10 Mar I 17 anni della legge 40 sulla Pma
Diciassette anni fa, precisamente il 10 marzo 2004, entrava in vigore la legge 40 che dettava le “Norme in materia di procreazione medicalmente assistita” in Italia. Una normativa che, dopo essere stata oggetto di una campagna referendaria per la sua abolizione, ha visto i propri dettami demoliti anno dopo anno, sotto i colpi di sentenze della Corte costituzionale.
Sono state le coppie la cui esistenza era stata fortemente influenzata e limitata da questa legge, a voler ricorrere ai tribunali italiani per cancellare i divieti che conteneva: dall’obbligo di impiantare tutti i (massimo) 3 embrioni ottenuti in vitro nell’utero materno, al divieto di utilizzare gameti (ovociti o spermatozoi) esterni alla coppia per coronare il sogno di un bimbo, la cosiddetta fecondazione eterologa, fino al ‘no’ imposto alle tecniche di diagnosi preimpianto.
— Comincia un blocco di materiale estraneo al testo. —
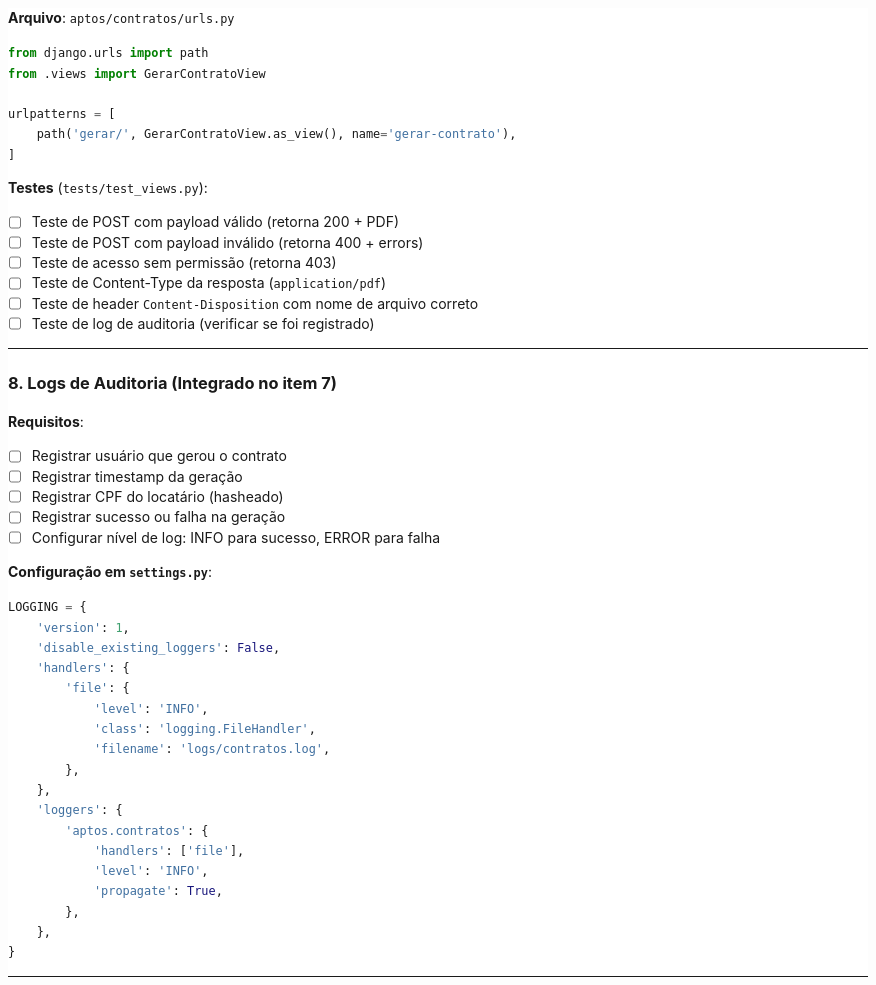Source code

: **Arquivo**: `aptos/contratos/urls.py`

```python
from django.urls import path
from .views import GerarContratoView

urlpatterns = [
    path('gerar/', GerarContratoView.as_view(), name='gerar-contrato'),
]
```

**Testes** (`tests/test_views.py`):
- [ ] Teste de POST com payload válido (retorna 200 + PDF)
- [ ] Teste de POST com payload inválido (retorna 400 + errors)
- [ ] Teste de acesso sem permissão (retorna 403)
- [ ] Teste de Content-Type da resposta (`application/pdf`)
- [ ] Teste de header `Content-Disposition` com nome de arquivo correto
- [ ] Teste de log de auditoria (verificar se foi registrado)

---

### 8. Logs de Auditoria (Integrado no item 7)

**Requisitos**:
- [ ] Registrar usuário que gerou o contrato
- [ ] Registrar timestamp da geração
- [ ] Registrar CPF do locatário (hasheado)
- [ ] Registrar sucesso ou falha na geração
- [ ] Configurar nível de log: INFO para sucesso, ERROR para falha

**Configuração em `settings.py`**:
```python
LOGGING = {
    'version': 1,
    'disable_existing_loggers': False,
    'handlers': {
        'file': {
            'level': 'INFO',
            'class': 'logging.FileHandler',
            'filename': 'logs/contratos.log',
        },
    },
    'loggers': {
        'aptos.contratos': {
            'handlers': ['file'],
            'level': 'INFO',
            'propagate': True,
        },
    },
}
```

---
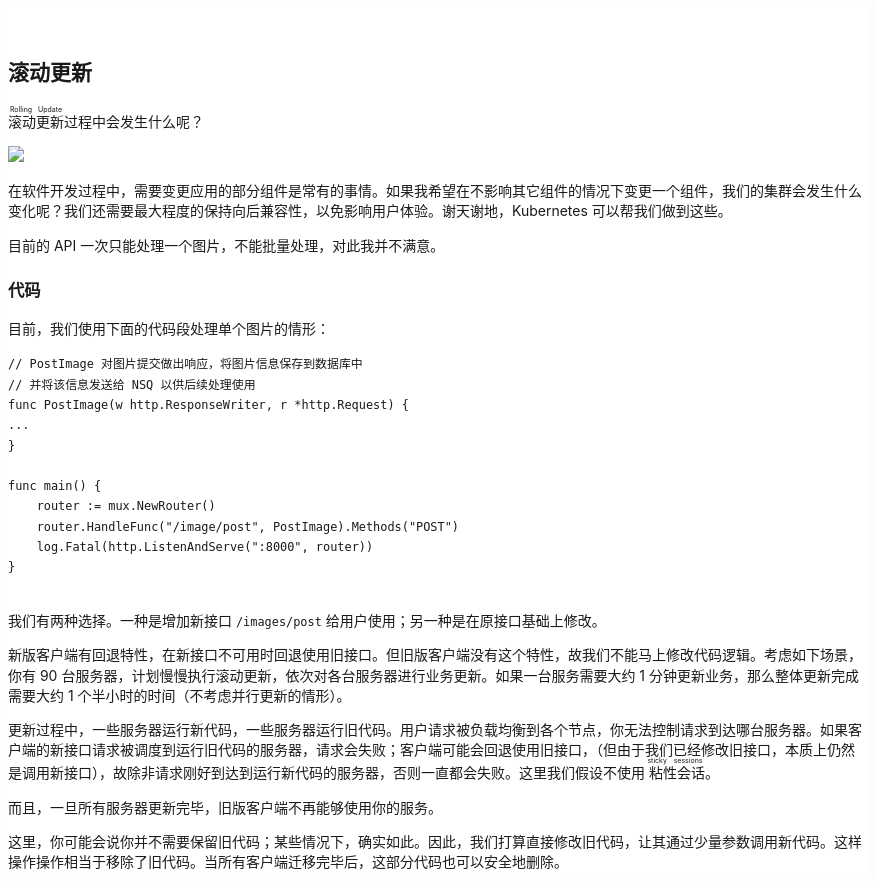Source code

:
 ```


```

滚动更新
----


<ruby> 滚动更新 <rt>  Rolling Update </rt></ruby>过程中会发生什么呢？


![](/Asserts/Images//attachment/album/201807/30/182422mewkb7dxw87rej8v.jpg)


在软件开发过程中，需要变更应用的部分组件是常有的事情。如果我希望在不影响其它组件的情况下变更一个组件，我们的集群会发生什么变化呢？我们还需要最大程度的保持向后兼容性，以免影响用户体验。谢天谢地，Kubernetes 可以帮我们做到这些。


目前的 API 一次只能处理一个图片，不能批量处理，对此我并不满意。


### 代码


目前，我们使用下面的代码段处理单个图片的情形：



```
// PostImage 对图片提交做出响应，将图片信息保存到数据库中
// 并将该信息发送给 NSQ 以供后续处理使用
func PostImage(w http.ResponseWriter, r *http.Request) {
...
}

func main() {
    router := mux.NewRouter()
    router.HandleFunc("/image/post", PostImage).Methods("POST")
    log.Fatal(http.ListenAndServe(":8000", router))
}


```

我们有两种选择。一种是增加新接口 `/images/post` 给用户使用；另一种是在原接口基础上修改。


新版客户端有回退特性，在新接口不可用时回退使用旧接口。但旧版客户端没有这个特性，故我们不能马上修改代码逻辑。考虑如下场景，你有 90 台服务器，计划慢慢执行滚动更新，依次对各台服务器进行业务更新。如果一台服务需要大约 1 分钟更新业务，那么整体更新完成需要大约 1 个半小时的时间（不考虑并行更新的情形）。


更新过程中，一些服务器运行新代码，一些服务器运行旧代码。用户请求被负载均衡到各个节点，你无法控制请求到达哪台服务器。如果客户端的新接口请求被调度到运行旧代码的服务器，请求会失败；客户端可能会回退使用旧接口，（但由于我们已经修改旧接口，本质上仍然是调用新接口），故除非请求刚好到达到运行新代码的服务器，否则一直都会失败。这里我们假设不使用<ruby> 粘性会话 <rt>  sticky sessions </rt></ruby>。


而且，一旦所有服务器更新完毕，旧版客户端不再能够使用你的服务。


这里，你可能会说你并不需要保留旧代码；某些情况下，确实如此。因此，我们打算直接修改旧代码，让其通过少量参数调用新代码。这样操作操作相当于移除了旧代码。当所有客户端迁移完毕后，这部分代码也可以安全地删除。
Ma anche dopo il massiccio intervento della Consulta, “ancora oggi nel nostro Paese alle coppie con problemi di infertilità non viene offerto un accesso omogeneo su tutto il territorio nazionale alle tecniche di procreazione medicalmente assistita. Ostacoli burocratici, mancato accesso alle tecnologie avanzate, lunghe liste di attesa, sono problemi quotidiani con cui gli aspiranti genitori devono fare i conti, oggi più che mai, mentre il Paese è alle prese con una pandemia”. Lo afferma Filippo Maria Ubaldi, presidente della Società italiana di fertilità e sterilità-Medicina della riproduzione (Sifes-Mr), nel giorno del 17esimo anniversario dell’entrata in vigore della legge 40/2004.